**Brief**
Everything in the records below from the line containing "12: (800, 164, 2.27)" through the line containing "52: (56, 78, 16.65)" is to be reproduced exactly, those two lines included; no picture is to be copied.
"""
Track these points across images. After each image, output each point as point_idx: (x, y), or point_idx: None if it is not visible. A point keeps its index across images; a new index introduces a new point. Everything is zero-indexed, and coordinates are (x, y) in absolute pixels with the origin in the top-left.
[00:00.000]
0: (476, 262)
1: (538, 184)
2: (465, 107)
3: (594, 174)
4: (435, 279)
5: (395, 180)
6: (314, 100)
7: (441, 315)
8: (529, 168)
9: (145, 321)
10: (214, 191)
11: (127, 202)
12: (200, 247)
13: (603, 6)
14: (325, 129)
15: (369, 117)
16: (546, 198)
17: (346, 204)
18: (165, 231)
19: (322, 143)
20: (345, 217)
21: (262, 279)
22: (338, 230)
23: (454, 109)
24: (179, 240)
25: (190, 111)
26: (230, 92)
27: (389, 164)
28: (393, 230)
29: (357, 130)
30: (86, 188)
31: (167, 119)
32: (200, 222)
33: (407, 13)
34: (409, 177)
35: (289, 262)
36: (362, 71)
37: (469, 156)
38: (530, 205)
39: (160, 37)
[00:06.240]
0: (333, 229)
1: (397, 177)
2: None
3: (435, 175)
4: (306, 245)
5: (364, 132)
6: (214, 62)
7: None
"""
"""
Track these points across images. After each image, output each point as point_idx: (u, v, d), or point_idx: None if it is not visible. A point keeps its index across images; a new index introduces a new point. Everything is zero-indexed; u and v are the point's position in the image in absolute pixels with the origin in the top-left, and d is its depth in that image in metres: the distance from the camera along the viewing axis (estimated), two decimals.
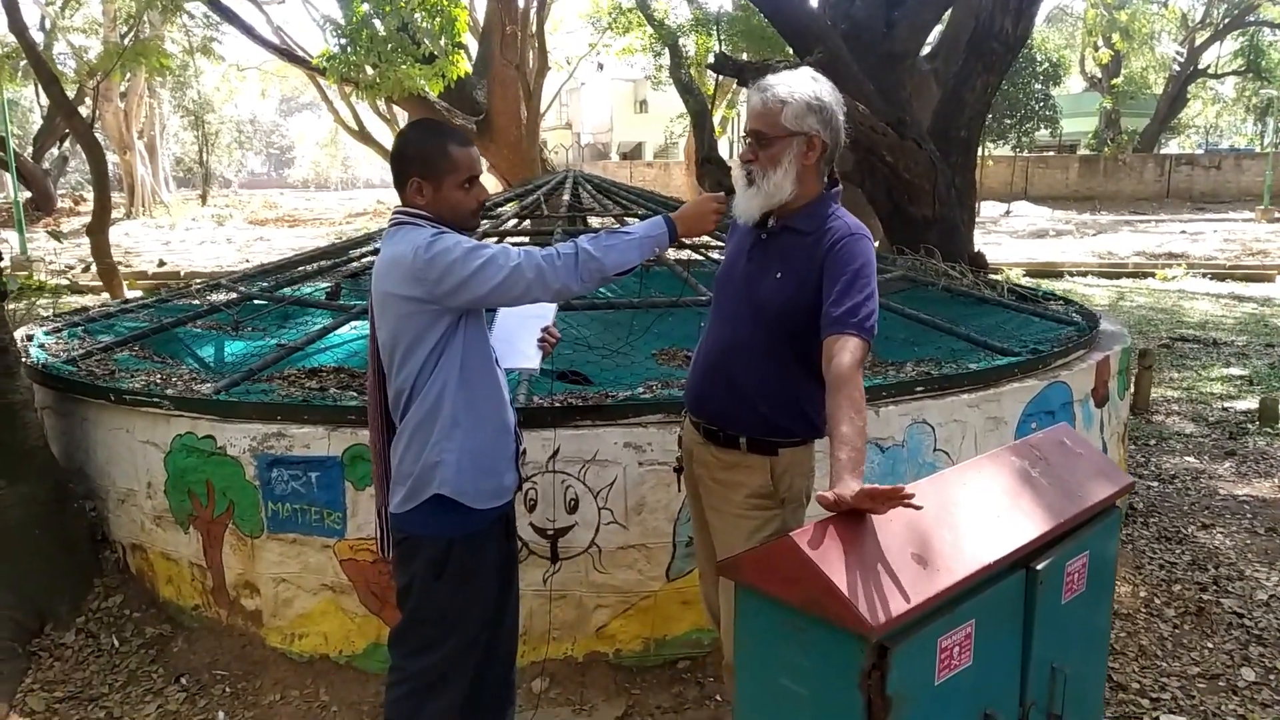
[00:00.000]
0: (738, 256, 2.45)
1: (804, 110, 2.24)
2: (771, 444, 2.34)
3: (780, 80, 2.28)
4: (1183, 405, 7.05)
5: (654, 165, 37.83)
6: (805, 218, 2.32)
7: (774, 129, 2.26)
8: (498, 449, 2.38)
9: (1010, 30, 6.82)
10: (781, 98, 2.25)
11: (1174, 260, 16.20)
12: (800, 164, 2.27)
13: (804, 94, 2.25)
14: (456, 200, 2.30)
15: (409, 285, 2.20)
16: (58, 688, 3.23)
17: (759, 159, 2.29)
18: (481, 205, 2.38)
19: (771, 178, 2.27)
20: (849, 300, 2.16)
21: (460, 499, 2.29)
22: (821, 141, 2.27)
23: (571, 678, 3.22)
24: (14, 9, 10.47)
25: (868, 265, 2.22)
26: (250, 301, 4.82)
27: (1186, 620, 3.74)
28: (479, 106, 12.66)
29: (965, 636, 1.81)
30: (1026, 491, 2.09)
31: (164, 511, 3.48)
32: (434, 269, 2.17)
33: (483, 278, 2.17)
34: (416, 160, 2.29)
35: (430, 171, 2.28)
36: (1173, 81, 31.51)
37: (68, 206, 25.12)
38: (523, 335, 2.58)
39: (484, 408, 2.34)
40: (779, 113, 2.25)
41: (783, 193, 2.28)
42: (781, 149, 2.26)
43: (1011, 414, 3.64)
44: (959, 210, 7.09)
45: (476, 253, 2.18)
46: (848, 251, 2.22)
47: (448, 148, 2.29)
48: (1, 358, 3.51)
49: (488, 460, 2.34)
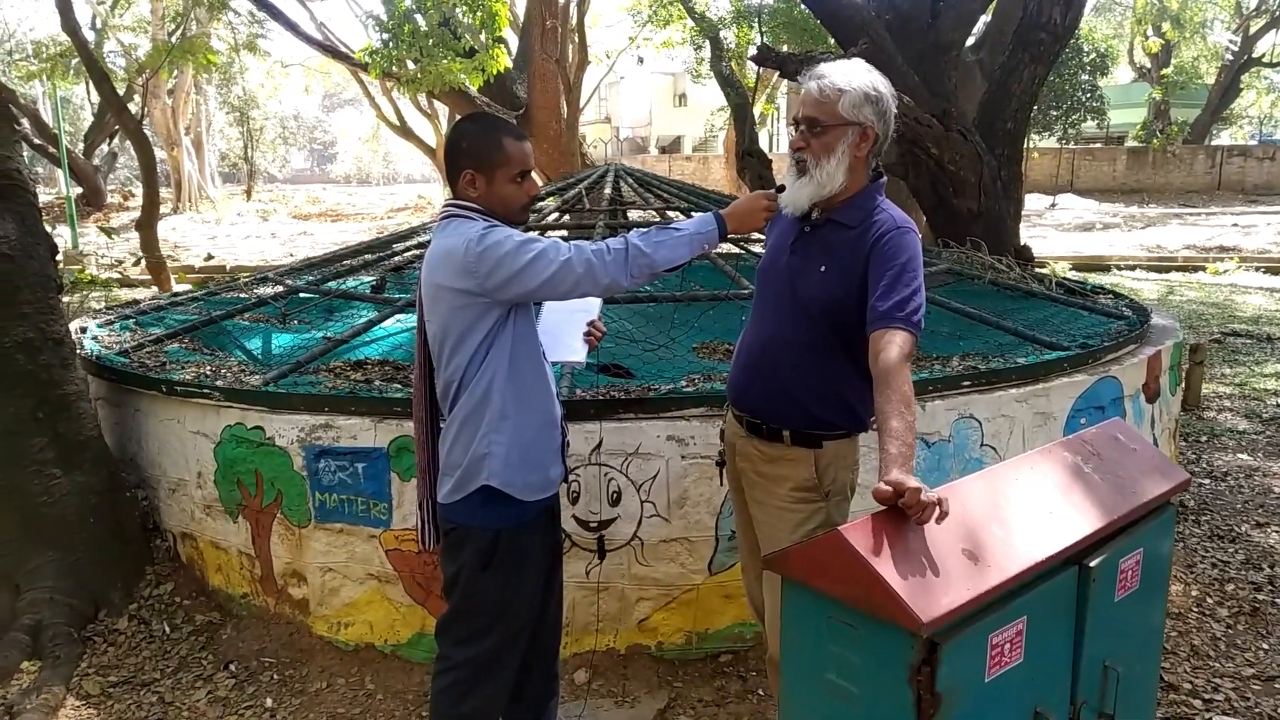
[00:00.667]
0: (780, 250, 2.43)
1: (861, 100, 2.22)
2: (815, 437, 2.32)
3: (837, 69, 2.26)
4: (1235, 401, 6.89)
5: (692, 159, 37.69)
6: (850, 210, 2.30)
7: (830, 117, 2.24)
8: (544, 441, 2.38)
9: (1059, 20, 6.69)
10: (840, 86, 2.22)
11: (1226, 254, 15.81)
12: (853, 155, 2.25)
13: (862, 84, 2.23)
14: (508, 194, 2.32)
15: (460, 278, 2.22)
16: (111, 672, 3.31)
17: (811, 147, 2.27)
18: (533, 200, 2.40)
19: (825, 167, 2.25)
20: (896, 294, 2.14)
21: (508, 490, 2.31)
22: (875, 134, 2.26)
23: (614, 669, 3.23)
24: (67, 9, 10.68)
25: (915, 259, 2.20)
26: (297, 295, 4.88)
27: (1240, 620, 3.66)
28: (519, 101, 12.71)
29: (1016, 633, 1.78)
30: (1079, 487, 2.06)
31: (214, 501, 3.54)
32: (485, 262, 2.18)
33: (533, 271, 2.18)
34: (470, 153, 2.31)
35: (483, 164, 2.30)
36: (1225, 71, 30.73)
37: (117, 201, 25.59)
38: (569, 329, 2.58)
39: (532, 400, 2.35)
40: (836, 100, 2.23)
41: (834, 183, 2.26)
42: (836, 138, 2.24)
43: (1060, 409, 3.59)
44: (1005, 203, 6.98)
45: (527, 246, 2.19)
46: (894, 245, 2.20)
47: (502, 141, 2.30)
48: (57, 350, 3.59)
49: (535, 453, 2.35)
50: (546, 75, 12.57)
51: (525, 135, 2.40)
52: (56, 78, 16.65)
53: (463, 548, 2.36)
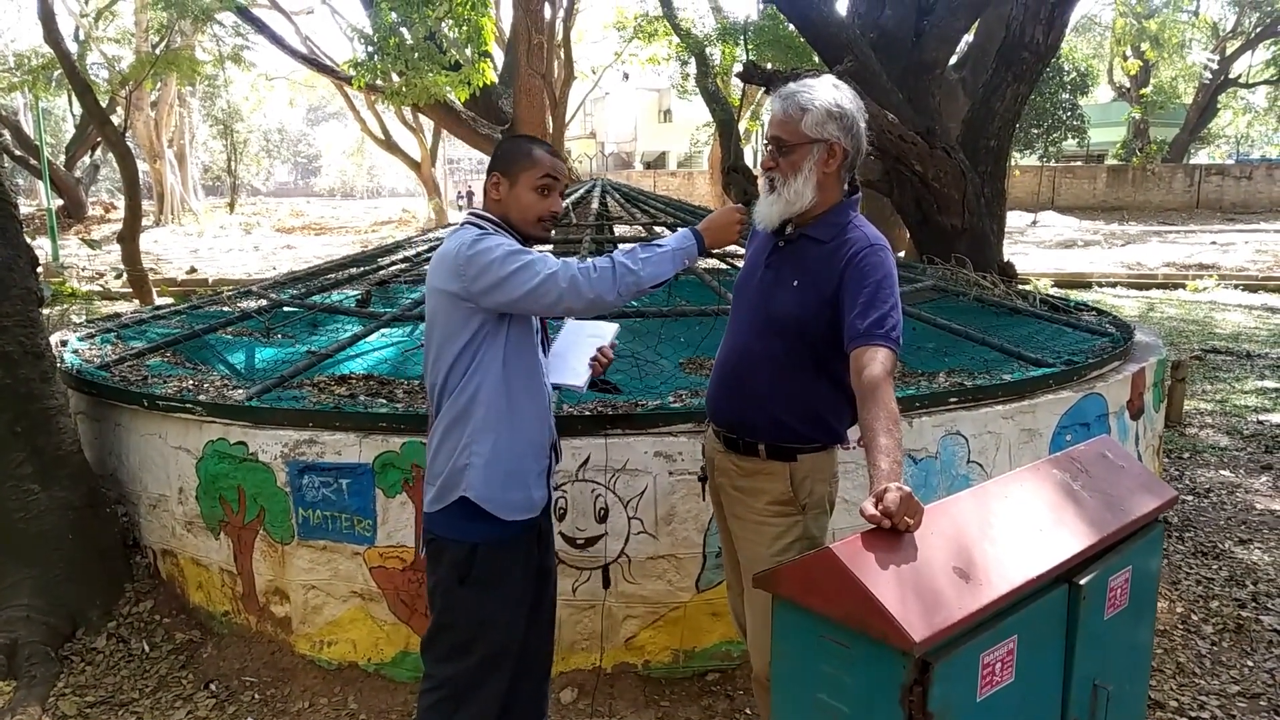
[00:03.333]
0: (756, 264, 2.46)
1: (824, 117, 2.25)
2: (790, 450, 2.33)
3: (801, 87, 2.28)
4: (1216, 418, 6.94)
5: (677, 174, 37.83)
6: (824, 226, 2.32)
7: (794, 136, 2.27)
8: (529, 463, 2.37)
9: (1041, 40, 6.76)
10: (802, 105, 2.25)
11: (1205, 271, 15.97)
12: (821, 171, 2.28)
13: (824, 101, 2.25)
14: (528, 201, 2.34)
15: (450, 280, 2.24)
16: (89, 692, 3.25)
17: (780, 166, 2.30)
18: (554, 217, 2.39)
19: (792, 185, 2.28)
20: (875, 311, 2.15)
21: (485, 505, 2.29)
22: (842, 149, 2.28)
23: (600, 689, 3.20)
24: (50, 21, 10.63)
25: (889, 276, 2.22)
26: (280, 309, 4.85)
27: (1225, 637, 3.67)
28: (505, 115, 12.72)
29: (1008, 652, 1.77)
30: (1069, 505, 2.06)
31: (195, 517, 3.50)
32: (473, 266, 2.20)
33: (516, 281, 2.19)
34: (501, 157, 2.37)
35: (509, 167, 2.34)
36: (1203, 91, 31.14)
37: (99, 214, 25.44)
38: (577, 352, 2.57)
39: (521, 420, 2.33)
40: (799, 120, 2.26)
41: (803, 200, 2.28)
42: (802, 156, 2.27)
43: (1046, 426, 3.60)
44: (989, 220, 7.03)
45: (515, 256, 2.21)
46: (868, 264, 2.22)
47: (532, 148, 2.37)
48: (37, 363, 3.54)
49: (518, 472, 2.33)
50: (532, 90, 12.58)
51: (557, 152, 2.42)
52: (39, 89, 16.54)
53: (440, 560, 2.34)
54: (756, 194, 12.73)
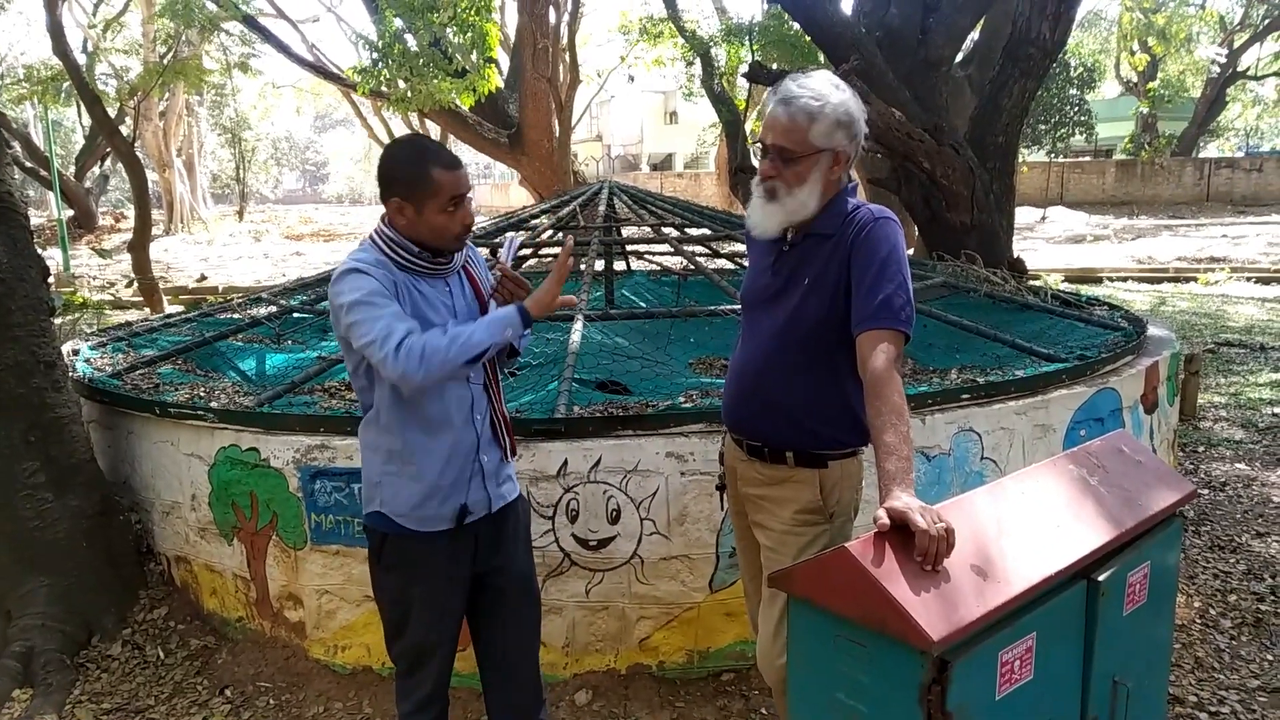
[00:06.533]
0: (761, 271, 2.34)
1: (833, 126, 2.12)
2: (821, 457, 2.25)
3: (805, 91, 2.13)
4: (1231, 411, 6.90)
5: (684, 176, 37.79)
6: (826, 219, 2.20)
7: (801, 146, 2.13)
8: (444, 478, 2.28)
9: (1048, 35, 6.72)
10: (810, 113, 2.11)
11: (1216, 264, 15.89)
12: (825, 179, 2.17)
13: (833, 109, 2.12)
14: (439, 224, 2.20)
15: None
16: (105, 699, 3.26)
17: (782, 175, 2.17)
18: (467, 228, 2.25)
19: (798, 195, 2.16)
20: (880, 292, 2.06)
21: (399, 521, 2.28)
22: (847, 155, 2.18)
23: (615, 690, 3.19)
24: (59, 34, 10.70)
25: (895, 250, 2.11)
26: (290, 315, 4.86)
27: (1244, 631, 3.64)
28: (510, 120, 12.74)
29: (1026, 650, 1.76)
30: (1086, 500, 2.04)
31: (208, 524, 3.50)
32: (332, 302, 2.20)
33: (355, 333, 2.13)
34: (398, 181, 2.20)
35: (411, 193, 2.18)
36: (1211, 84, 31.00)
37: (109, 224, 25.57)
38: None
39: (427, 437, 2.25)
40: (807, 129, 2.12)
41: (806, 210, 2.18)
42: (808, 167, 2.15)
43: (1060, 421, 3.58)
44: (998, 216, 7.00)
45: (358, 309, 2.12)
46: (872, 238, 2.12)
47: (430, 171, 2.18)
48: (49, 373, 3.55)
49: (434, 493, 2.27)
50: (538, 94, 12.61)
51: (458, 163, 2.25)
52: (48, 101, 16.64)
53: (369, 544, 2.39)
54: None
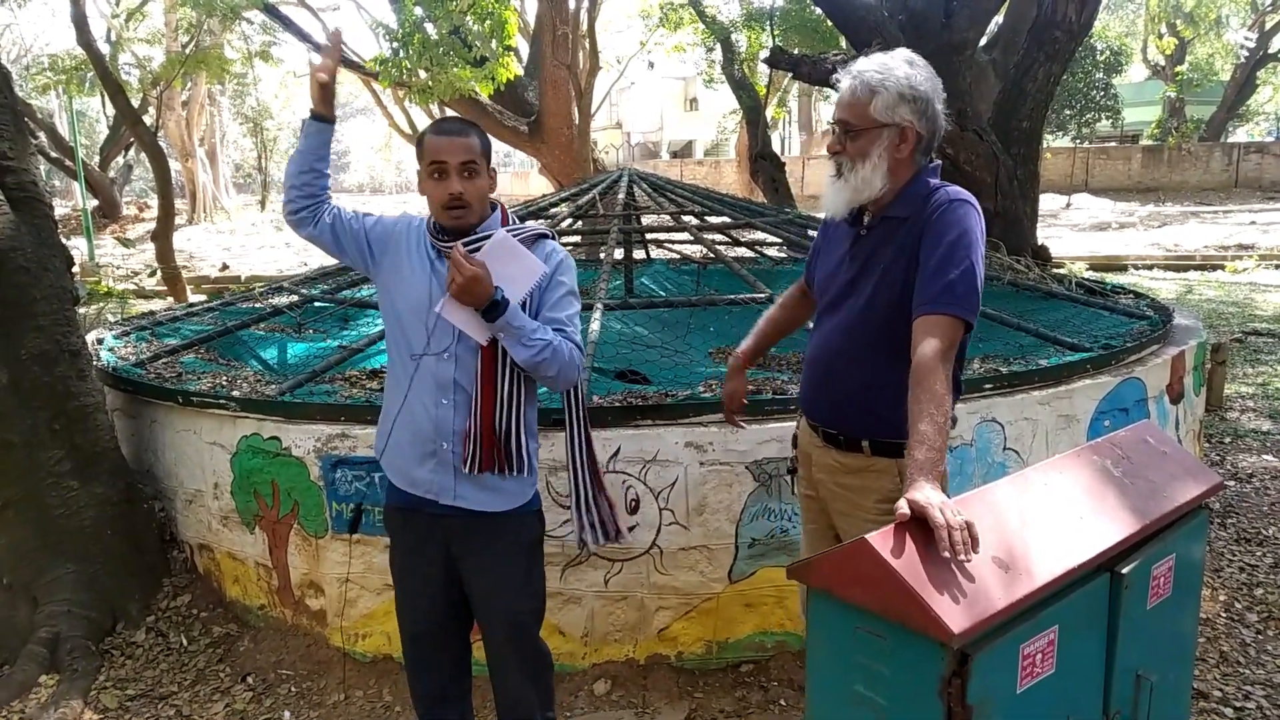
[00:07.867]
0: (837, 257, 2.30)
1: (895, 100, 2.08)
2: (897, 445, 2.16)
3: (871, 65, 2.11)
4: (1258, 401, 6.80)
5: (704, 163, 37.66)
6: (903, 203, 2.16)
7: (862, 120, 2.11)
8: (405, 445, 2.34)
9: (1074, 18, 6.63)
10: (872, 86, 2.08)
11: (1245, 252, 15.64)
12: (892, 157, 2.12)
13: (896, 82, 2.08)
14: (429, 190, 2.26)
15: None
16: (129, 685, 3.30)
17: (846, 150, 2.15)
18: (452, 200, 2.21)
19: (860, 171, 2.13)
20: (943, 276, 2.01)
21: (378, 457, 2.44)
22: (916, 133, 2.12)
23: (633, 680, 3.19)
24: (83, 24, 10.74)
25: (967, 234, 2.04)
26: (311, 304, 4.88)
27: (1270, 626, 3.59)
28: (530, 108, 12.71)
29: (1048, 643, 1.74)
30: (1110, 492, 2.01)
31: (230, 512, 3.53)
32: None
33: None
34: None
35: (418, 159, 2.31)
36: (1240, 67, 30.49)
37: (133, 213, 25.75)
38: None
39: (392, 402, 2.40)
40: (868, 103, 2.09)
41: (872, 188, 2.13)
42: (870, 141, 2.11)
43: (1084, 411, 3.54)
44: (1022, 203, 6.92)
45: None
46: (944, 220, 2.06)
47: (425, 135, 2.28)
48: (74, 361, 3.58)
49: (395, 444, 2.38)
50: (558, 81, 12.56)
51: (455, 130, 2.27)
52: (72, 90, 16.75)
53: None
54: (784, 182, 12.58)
"""
**Output of the task**
12: (800, 164, 2.27)
13: (804, 94, 2.25)
14: (456, 200, 2.30)
15: (409, 285, 2.20)
16: (58, 688, 3.23)
17: (759, 159, 2.29)
18: (481, 205, 2.38)
19: (771, 178, 2.27)
20: (849, 300, 2.16)
21: (460, 499, 2.29)
22: (821, 141, 2.27)
23: (571, 678, 3.22)
24: (14, 9, 10.47)
25: (868, 265, 2.22)
26: (250, 301, 4.82)
27: (1186, 620, 3.74)
28: (479, 106, 12.66)
29: (965, 636, 1.81)
30: (1026, 491, 2.09)
31: (164, 511, 3.48)
32: (434, 269, 2.17)
33: (483, 278, 2.17)
34: (416, 160, 2.29)
35: (430, 171, 2.28)
36: (1173, 81, 31.51)
37: (68, 206, 25.12)
38: (523, 335, 2.58)
39: (484, 408, 2.34)
40: (779, 113, 2.25)
41: (783, 193, 2.28)
42: (781, 149, 2.26)
43: (1011, 414, 3.64)
44: (959, 210, 7.09)
45: (476, 253, 2.18)
46: (848, 251, 2.22)
47: (448, 148, 2.29)
48: (1, 358, 3.51)
49: (488, 460, 2.34)
[00:00.667]
0: (780, 250, 2.43)
1: (861, 100, 2.22)
2: (815, 437, 2.32)
3: (837, 69, 2.26)
4: (1235, 401, 6.89)
5: (692, 159, 37.69)
6: (850, 210, 2.30)
7: (830, 117, 2.24)
8: (544, 441, 2.38)
9: (1059, 20, 6.69)
10: (840, 86, 2.22)
11: (1226, 254, 15.81)
12: (853, 155, 2.25)
13: (862, 84, 2.23)
14: (508, 194, 2.32)
15: (460, 278, 2.22)
16: (111, 672, 3.31)
17: (811, 147, 2.27)
18: (533, 200, 2.40)
19: (825, 167, 2.25)
20: (896, 294, 2.14)
21: (508, 490, 2.31)
22: (875, 134, 2.26)
23: (614, 669, 3.23)
24: (67, 9, 10.68)
25: (915, 259, 2.20)
26: (297, 295, 4.88)
27: (1240, 620, 3.66)
28: (519, 101, 12.71)
29: (1016, 633, 1.78)
30: (1079, 487, 2.06)
31: (214, 501, 3.54)
32: (485, 262, 2.18)
33: (533, 271, 2.18)
34: (470, 153, 2.31)
35: (483, 164, 2.30)
36: (1225, 71, 30.73)
37: (117, 201, 25.59)
38: (569, 329, 2.58)
39: (532, 400, 2.35)
40: (836, 100, 2.23)
41: (834, 183, 2.26)
42: (836, 138, 2.24)
43: (1060, 409, 3.59)
44: (1005, 203, 6.98)
45: (527, 246, 2.19)
46: (894, 245, 2.20)
47: (502, 141, 2.30)
48: (57, 350, 3.59)
49: (535, 453, 2.35)
50: (546, 75, 12.57)
51: (525, 135, 2.40)
52: (56, 78, 16.65)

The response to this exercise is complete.